A couple years ago he decided he didn't want to farm and followed Shawn Charles to Fresno State. Charles was the new wrestling coach. Holscher was his "volunteer administrative assistant," or some made-up title that meant he ran youth camps and helped out however he could. A season later, Bulldogs wrestling vanished altogether and here he was, a couple thousand miles from home with no real agenda of which to speak.
So he started teaching, mostly so he could coach, and then he started loving teaching even more than coaching, because you can connect with so many different kids, not just the quiet and focused wrestlers, but the band kid and the cheerleader kid and the skinny-jeans-and-thick-eye-liner kid.
And then it happened again. This winter, word came down that Clovis wrestling coach Steve Tirapelle and his assistant (and son) Adam Tirapelle had been suspended for the 2009 season. Guess which one of their assistants was asked to be coach of the defending state champion wrestling team? Yeah, the 28-year-old whose nickname should be "Coal," he's been tossed into so many fires.
They took fourth in the state this year -- with Holscher working a million hours a week and two fewer coaches, the Cougars almost repeated. Holscher taught and did his best head coach impression, all while training for his little side project of being a mixed martial artist.
"One afternoon, it was like, 'Oh, by the way, you're in charge of everything,' " says Adam Tirapelle. "I thought he did outstanding.
"Basically, we could do nothing with the kids. We couldn't coach at all. I was just at the tournaments as a spectator, taping."

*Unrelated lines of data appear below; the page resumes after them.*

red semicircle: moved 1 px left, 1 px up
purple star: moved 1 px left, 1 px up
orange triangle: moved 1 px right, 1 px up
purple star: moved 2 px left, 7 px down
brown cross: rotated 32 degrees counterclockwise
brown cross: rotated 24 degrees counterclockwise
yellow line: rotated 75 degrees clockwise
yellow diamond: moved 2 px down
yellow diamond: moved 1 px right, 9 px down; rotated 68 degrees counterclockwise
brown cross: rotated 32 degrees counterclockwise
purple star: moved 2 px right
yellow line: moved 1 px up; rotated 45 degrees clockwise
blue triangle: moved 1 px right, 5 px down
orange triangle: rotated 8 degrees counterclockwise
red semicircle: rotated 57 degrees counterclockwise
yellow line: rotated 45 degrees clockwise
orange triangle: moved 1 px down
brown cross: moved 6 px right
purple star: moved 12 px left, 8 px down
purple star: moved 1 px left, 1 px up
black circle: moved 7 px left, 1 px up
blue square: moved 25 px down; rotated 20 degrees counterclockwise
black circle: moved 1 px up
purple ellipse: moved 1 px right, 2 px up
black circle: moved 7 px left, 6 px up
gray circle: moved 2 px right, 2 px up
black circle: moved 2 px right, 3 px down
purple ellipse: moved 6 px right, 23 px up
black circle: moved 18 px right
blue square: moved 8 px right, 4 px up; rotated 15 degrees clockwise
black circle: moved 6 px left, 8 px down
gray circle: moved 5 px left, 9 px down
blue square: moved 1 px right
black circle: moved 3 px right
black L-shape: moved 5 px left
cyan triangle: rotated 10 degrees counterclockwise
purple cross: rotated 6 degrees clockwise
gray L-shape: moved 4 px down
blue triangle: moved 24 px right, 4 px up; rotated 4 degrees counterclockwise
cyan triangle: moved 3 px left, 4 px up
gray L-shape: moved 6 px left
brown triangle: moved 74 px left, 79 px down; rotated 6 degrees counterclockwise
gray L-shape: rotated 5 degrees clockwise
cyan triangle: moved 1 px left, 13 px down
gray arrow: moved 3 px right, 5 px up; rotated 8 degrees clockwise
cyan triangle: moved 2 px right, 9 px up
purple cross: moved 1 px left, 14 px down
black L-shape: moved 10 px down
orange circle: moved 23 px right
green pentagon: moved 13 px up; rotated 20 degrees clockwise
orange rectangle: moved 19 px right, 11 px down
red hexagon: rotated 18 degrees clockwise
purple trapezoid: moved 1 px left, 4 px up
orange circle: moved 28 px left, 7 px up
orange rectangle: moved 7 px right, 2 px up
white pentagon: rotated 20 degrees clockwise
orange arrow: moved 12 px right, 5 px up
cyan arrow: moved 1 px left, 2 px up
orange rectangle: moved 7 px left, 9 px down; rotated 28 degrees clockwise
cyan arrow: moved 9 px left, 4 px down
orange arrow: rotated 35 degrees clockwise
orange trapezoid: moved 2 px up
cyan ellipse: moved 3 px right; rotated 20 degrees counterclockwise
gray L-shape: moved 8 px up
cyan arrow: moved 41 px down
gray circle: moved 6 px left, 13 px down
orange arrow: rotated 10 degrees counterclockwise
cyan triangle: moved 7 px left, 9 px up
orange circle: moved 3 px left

So how do two coaches from a program get suspended, and two others don't?
"I don't know," Adam says. "But it would have been dumb for us to go, 'Hey, how come Ben didn't get in trouble?' "
Holscher isn't a trouble maker, just the one who saves the day. He will also be the man entering a cage, trying to stop another man from beating his face into the floor. If he doesn't look nervous, well, you might say he's been in tougher spots.